(WHAT THIS TASK INVOLVES)
Go through the entries below and return every line that contains "oder".

[Extracted records]
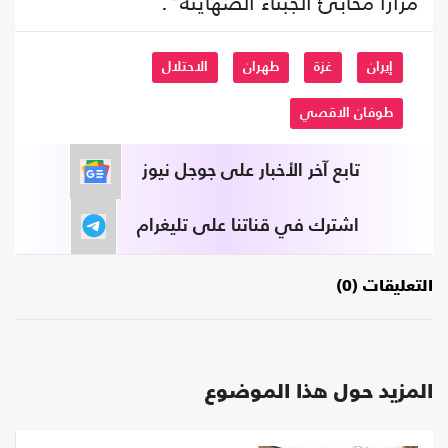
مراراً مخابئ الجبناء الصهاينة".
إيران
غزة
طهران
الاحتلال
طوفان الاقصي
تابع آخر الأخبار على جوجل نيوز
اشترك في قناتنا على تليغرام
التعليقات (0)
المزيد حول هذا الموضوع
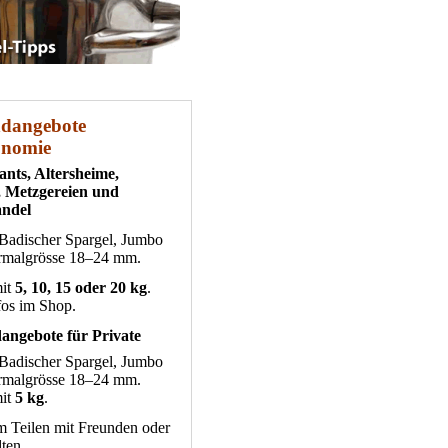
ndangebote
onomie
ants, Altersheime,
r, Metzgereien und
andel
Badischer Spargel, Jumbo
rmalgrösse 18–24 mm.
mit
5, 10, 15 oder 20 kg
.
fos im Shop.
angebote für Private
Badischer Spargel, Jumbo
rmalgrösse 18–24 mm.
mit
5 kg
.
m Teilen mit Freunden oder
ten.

(WRITTEN SOLUTION)
5, 10, 15 oder 20 kg
m Teilen mit Freunden oder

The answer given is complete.